President George W. Bush sought on Wednesday to rally support for the war in Iraq, appealing to Americans on Independence Day for “more patience, more courage and more sacrifice”.In Iraq, a US soldier on board a military helicopter was killed when the aircraft was forced down in Ninewah province in the north of the country, the military said.
In a Fourth of July holiday speech at a West Virginia Air National Guard base, Bush said “we all long for the day” when there are fewer US troops in Iraq but insisted that more time was needed for his Iraq strategy to work.
“Victory in this struggle will require more patience, more courage and more sacrifice,” Bush said.
With approval ratings at the lows of his presidency, Bush is under increasing pressure for positive results from a US troop build-up in Iraq as he seeks to prevent further defections by fellow Republicans sceptical of his handling of the war.
In Baghdad, officials said Iraq’s parliament might take a week to start debating a draft oil law, as complaints from Shiite and Sunni Arab politicians and Kurdish authorities signalled its passage could be rocky.
The United States has pushed Iraq for months to speed up passage of the landmark law and other pieces of legislation seen as vital to curbing sectarian violence and healing deep divisions between majority Shiites and minority Sunni Arabs.
Washington has also been urging Shiite Iran to do more to stem violence in Iraq. This week, the US military said the senior leadership in Tehran was aware Iranian operatives were involved in training and supplying Shiite groups with arms.
Iran has dismissed the accusations, but in a sign of diplomatic progress, Iranian Deputy Foreign Minister Abbas Araghchi said Iran would be available to hold a second round of discussions with the United States over Iraq.
That would follow talks in Baghdad on May 28 between the two countries’ ambassadors to Iraq in what was the most high-profile meeting of the two enemies in almost three decades.
Â “If the Americans want to continue negotiations we are available. We told them our position and reminded them of their responsibility as the occupier,” Araghchi said during a visit to South Africa.
Presentation of the draft oil law to parliament after the Cabinet approved it on Tuesday was a big step towards meeting a key political target set by the United States.
But Mohammed Abu Bakr, head of parliament’s media office, said the law had first to go to the energy and oil committee.

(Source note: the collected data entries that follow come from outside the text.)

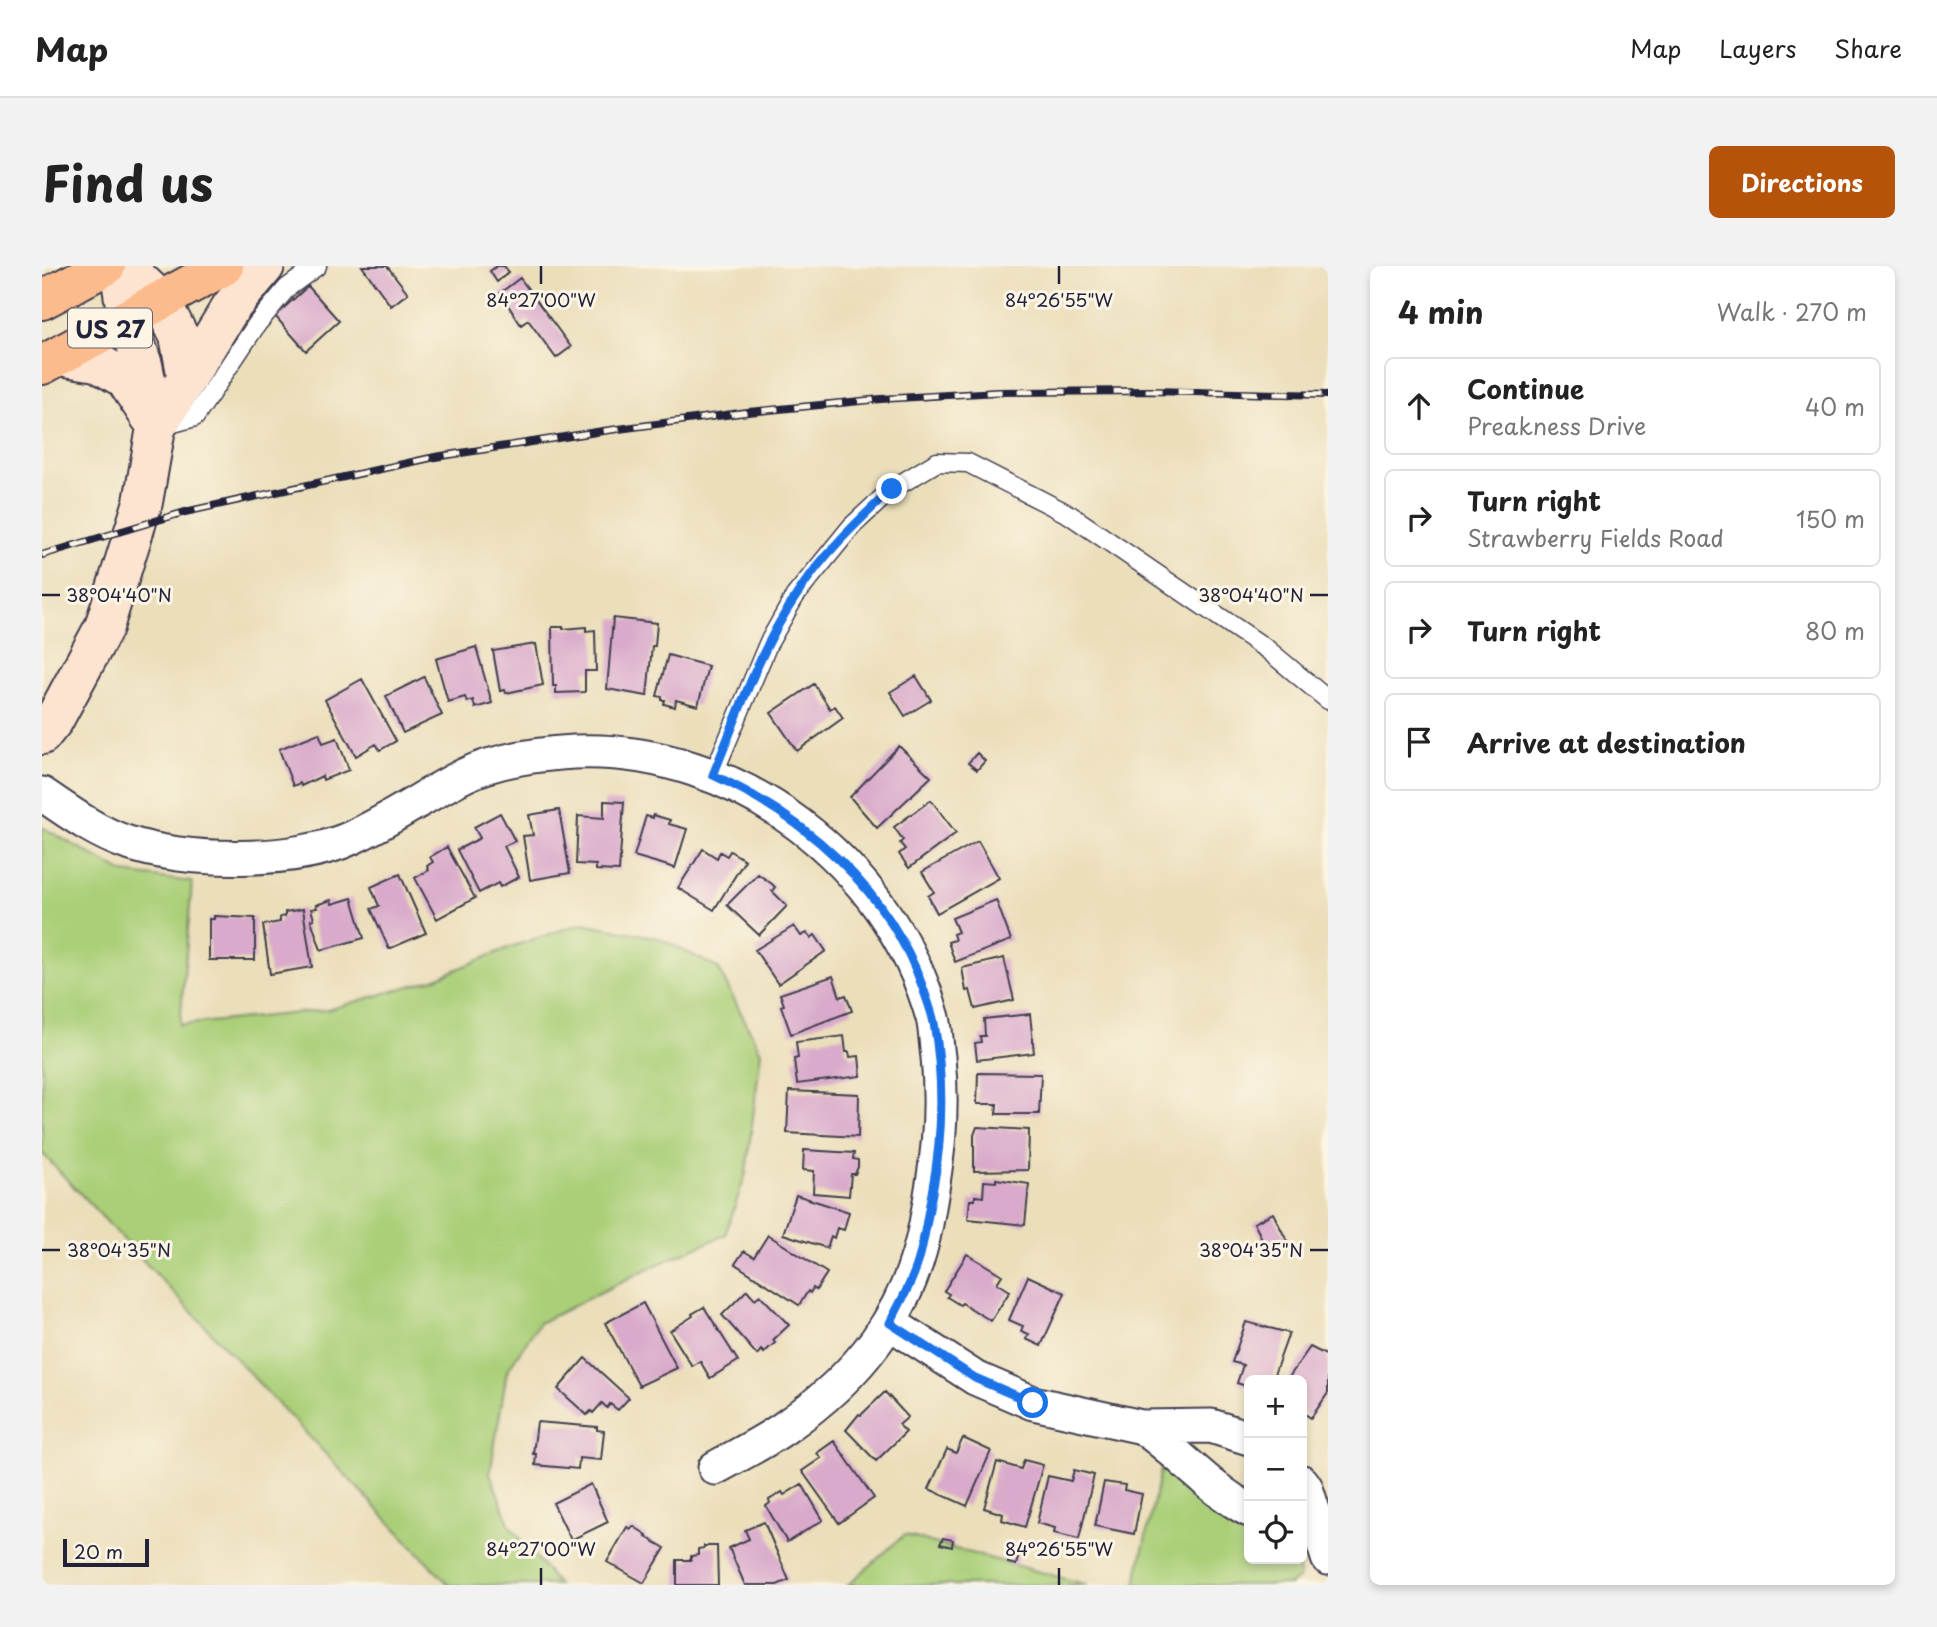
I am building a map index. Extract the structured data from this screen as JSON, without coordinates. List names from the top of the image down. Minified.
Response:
{"streets":{"highway":["US 27"]},"scale_bar":"20 m","page":{"header":"Map","nav":["Map","Layers","Share"],"title":"Find us","buttons":"Directions","heading":["4 min","Walk · 270 m"],"list":[["Continue","Preakness Drive","40 m"],["Turn right","Strawberry Fields Road","150 m"],["Turn right","80 m"],"Arrive at destination"],"map_buttons":["+","−"],"scale":"20 m"},"coordinates":["84°27'00\"W","84°26'55\"W","38°04'40\"N","38°04'35\"N"]}
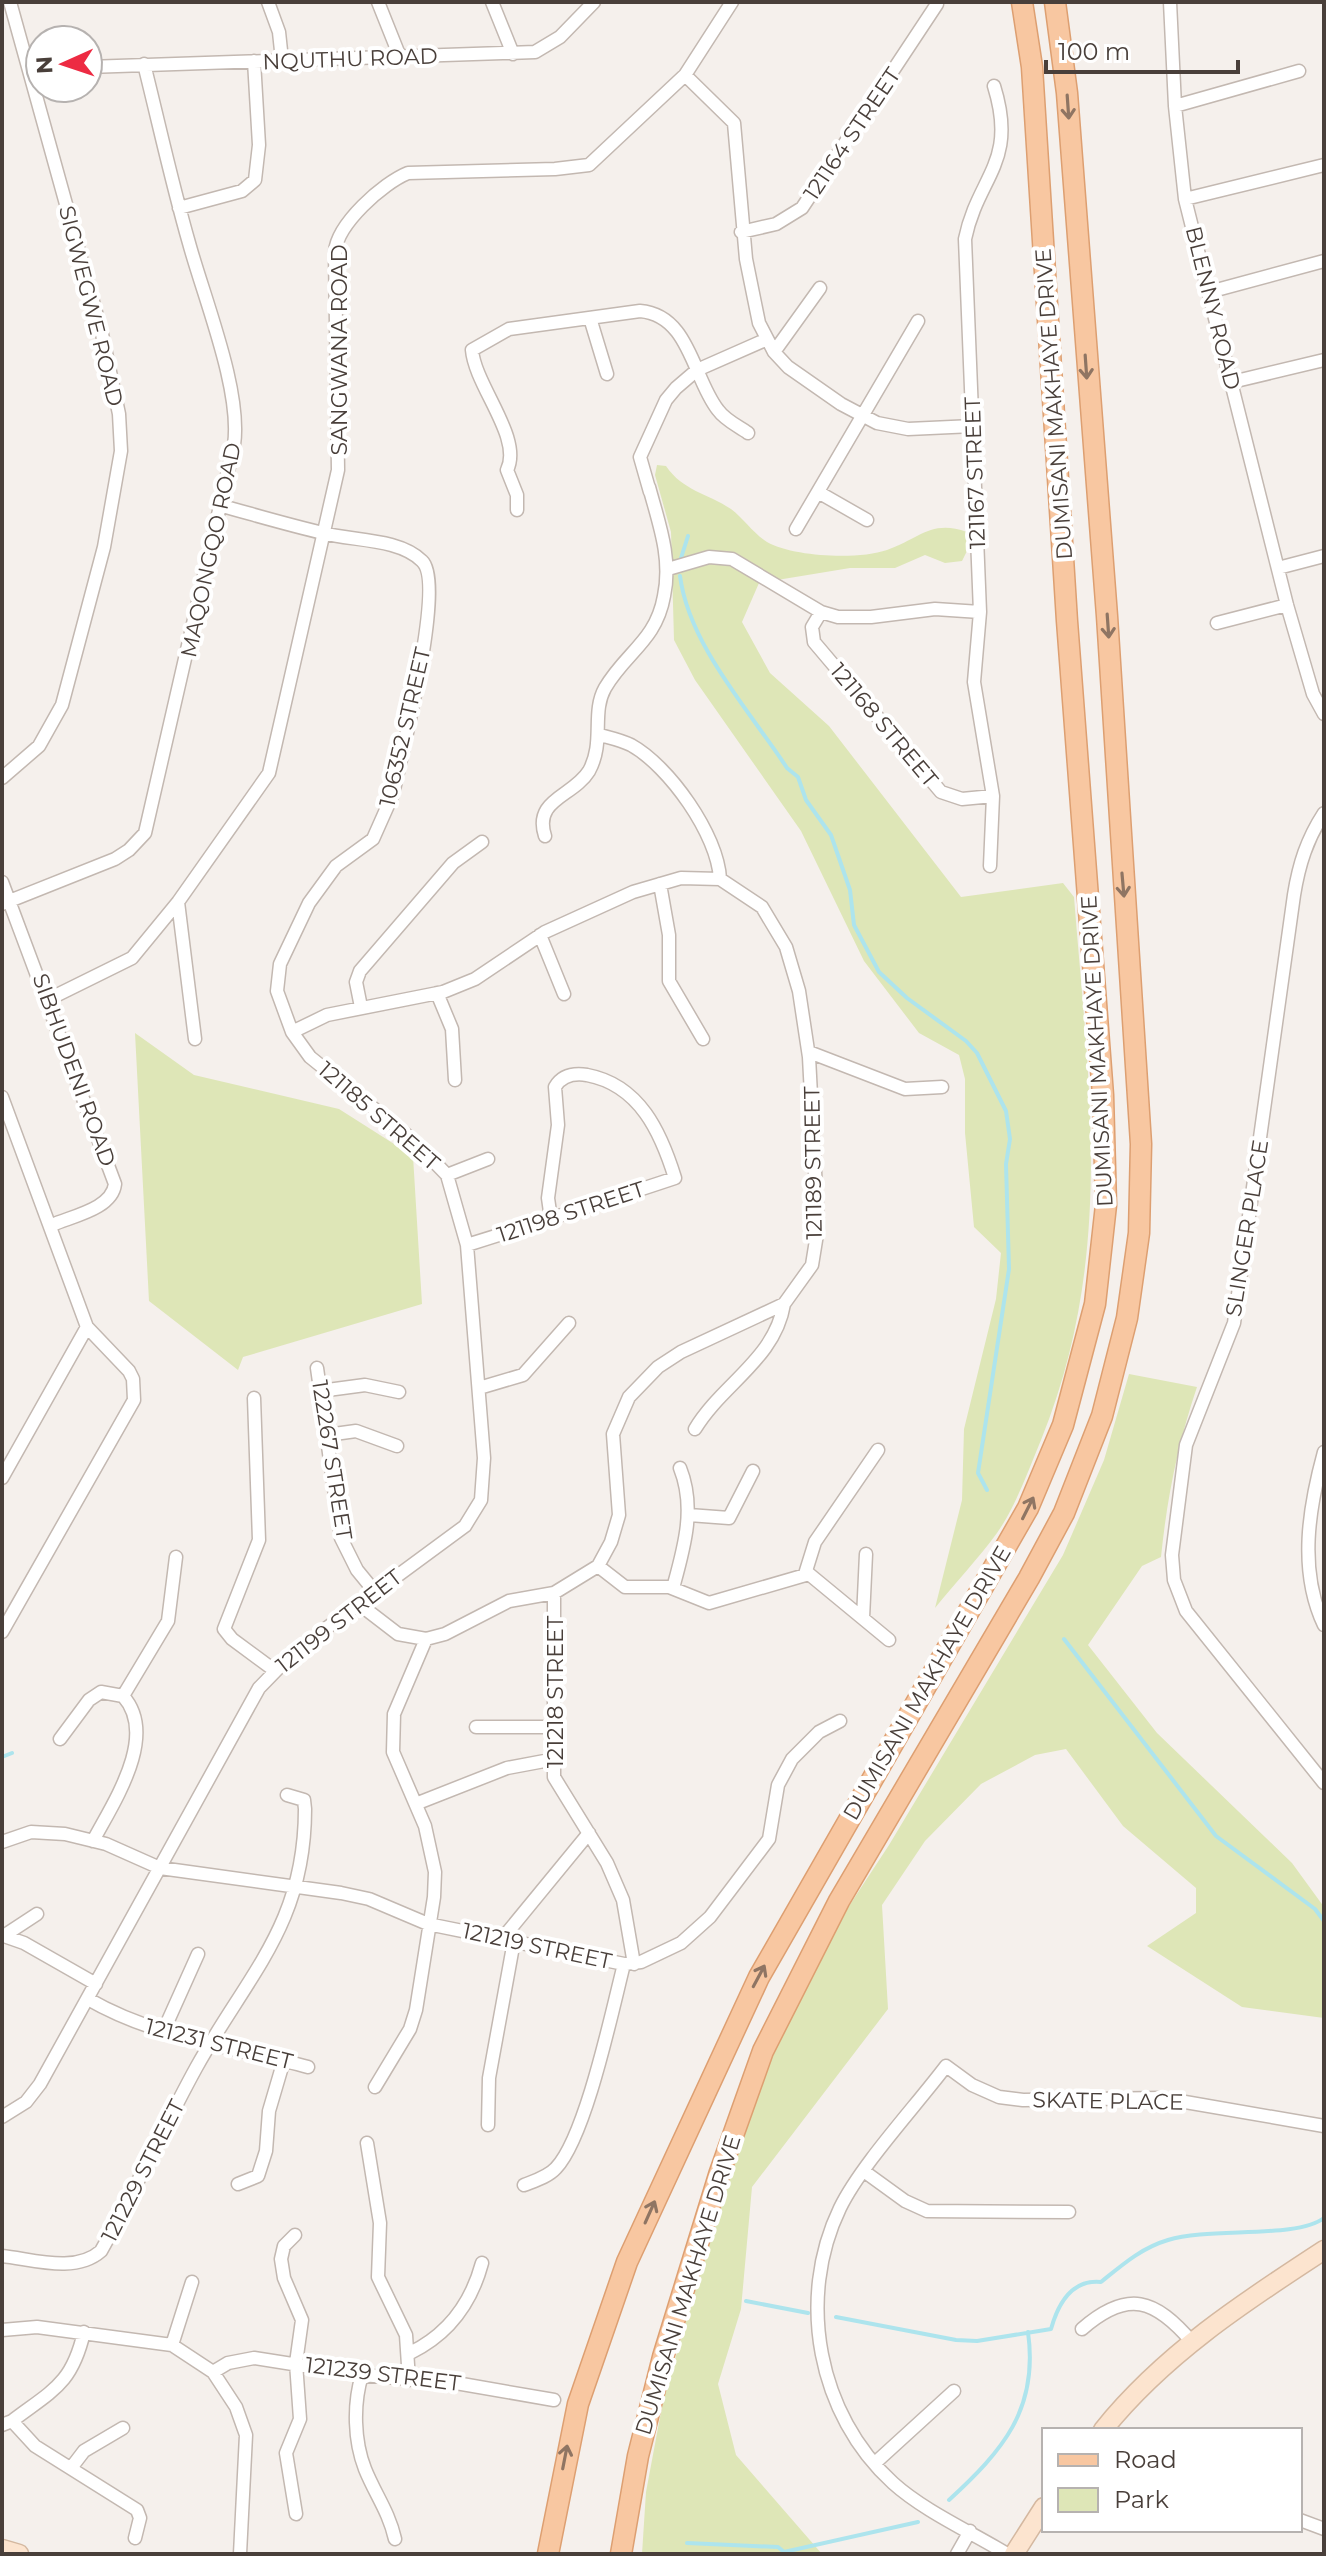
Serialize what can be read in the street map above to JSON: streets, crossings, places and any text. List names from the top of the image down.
{
  "streets": {
    "main road": ["DUMISANI MAKHAYE DRIVE"],
    "street": [
      "NQUTHU ROAD",
      "121164 STREET",
      "SIGWEGWE ROAD",
      "BLENNY ROAD",
      "SANGWANA ROAD",
      "121167 STREET",
      "MAQONGQO ROAD",
      "121168 STREET",
      "106352 STREET",
      "SIBHUDENI ROAD",
      "121185 STREET",
      "121189 STREET",
      "121198 STREET",
      "SLINGER PLACE",
      "122267 STREET",
      "121199 STREET",
      "121218 STREET",
      "121219 STREET",
      "121231 STREET",
      "SKATE PLACE",
      "121229 STREET",
      "121239 STREET"
    ]
  },
  "crossings": [
    ["NQUTHU ROAD", "MAQONGQO ROAD"],
    ["SANGWANA ROAD", "106352 STREET"],
    ["SANGWANA ROAD", "SIBHUDENI ROAD"],
    ["121167 STREET", "121168 STREET"],
    ["MAQONGQO ROAD", "106352 STREET"],
    ["MAQONGQO ROAD", "SIBHUDENI ROAD"],
    ["106352 STREET", "121185 STREET"],
    ["121185 STREET", "121199 STREET"],
    ["121198 STREET", "121199 STREET"],
    ["122267 STREET", "121199 STREET"],
    ["121199 STREET", "121219 STREET"],
    ["121199 STREET", "121231 STREET"],
    ["121218 STREET", "121219 STREET"],
    ["121219 STREET", "121229 STREET"],
    ["121231 STREET", "121229 STREET"]
  ],
  "legend": ["Road", "Park"],
  "scale_bar": "100 m",
  "north": "left"
}
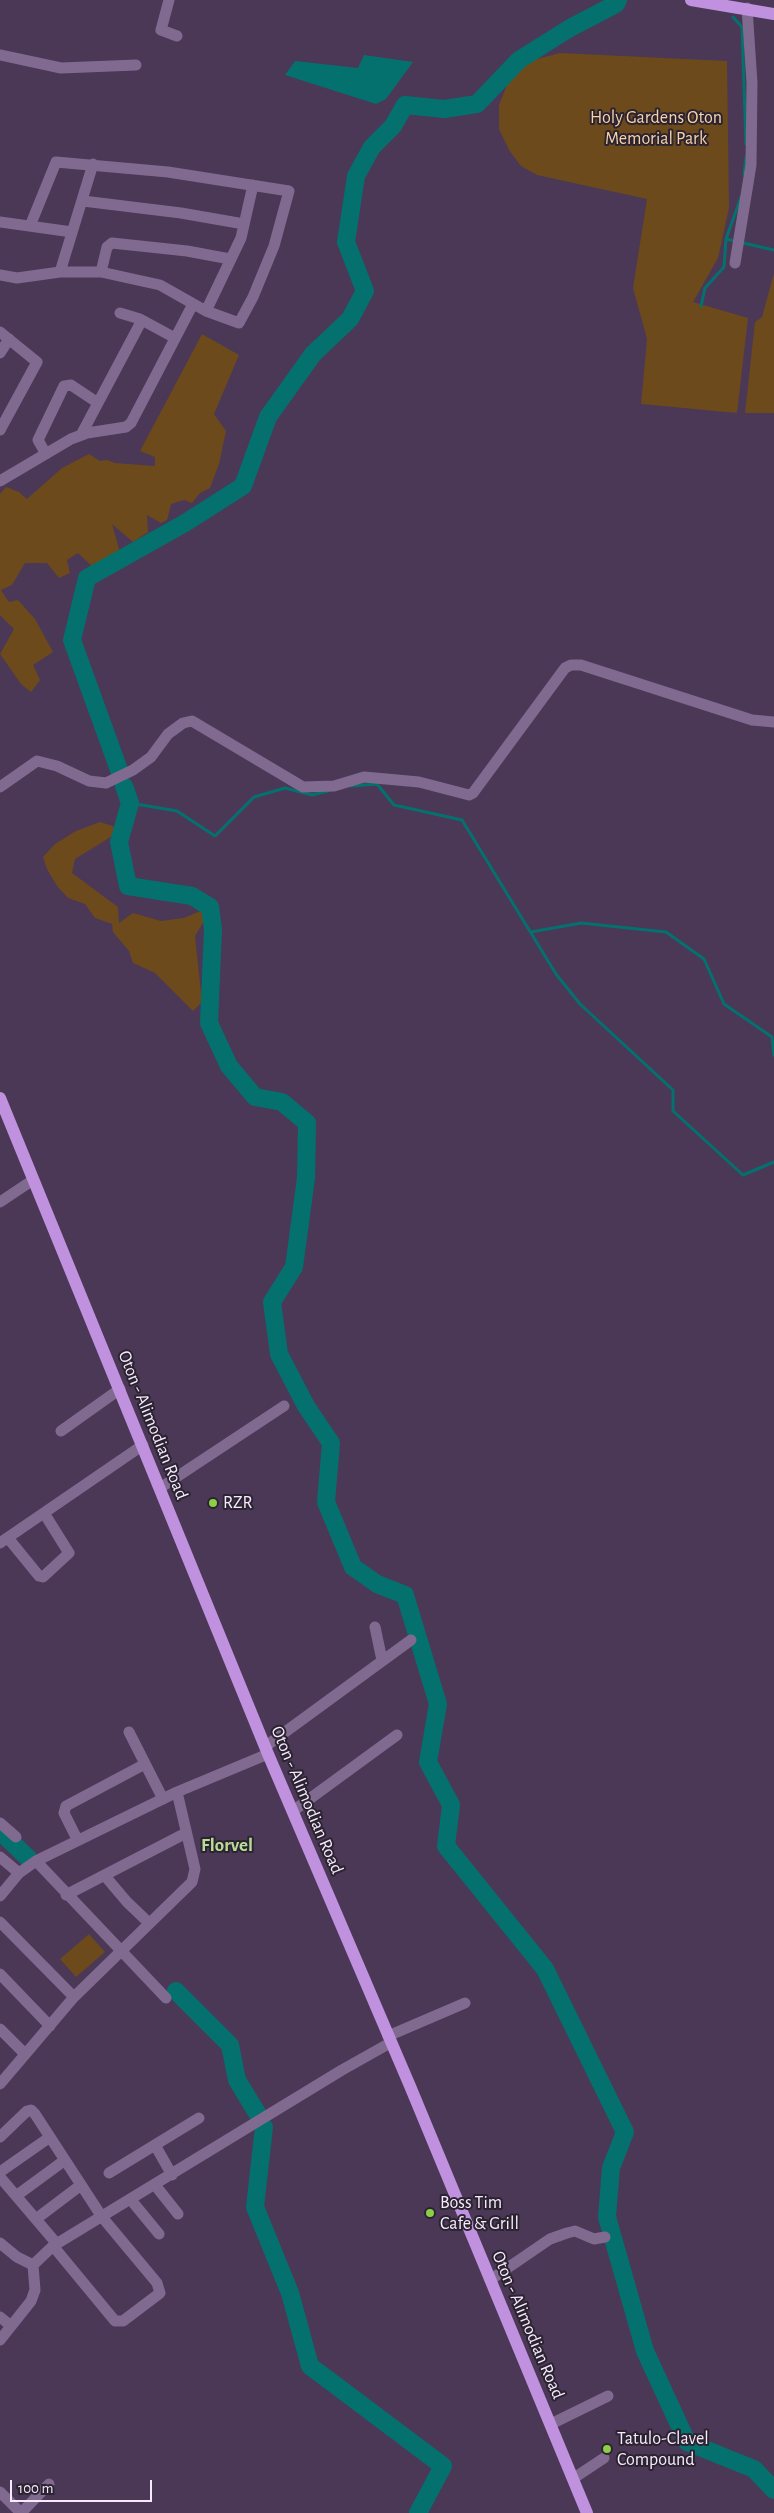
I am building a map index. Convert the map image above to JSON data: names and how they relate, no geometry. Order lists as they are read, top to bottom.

“We need seven days to get the draft on the agenda of parliament to discuss it,” he said.
The oil law is intended to ensure a fair distribution of the world’s third largest oil reserves, which are located mainly in the Shiite south and the Kurdish north of Iraq.
Sunni Arabs, the backbone of the insurgency, live mainly in central provinces that have little proven oil wealth and have long feared they would miss out on any windfall.
Shiite Prime Minister Nouri Maliki should have enough support in the 275-member parliament to get the law passed. But in a sign of trouble, the movement of anti-American Shiite cleric Moqtada Sadr said it had rejected the draft.
Sadr’s bloc, which has 30 parliamentary seats, said the law must state that no contracts may be signed with firms from countries with troops in Iraq, an official said.
The Kurdistan Regional Government (KRG) said it had not seen nor approved the draft while Sunni Arab politicians voiced concern about foreign domination of the industry.
Iraq’s Cabinet originally approved the draft in February but faced stiff opposition from Kurdistan, which felt it was getting a raw deal.
The draft decides who controls Iraq’s reserves and aims to provide a legal framework for foreign investment.
Parliament is running out of time to debate and approve the oil laws and other measures aimed at ensuring Sunni Arabs are cemented in the political process. It has extended its current session to the end of July, before legislators take a month off.
That leaves little time before the US military commander in Iraq, General David Petraeus, and Ambassador Ryan Crocker have to present a much-anticipated report to Washington in the middle of September on Iraq’s security and political progress.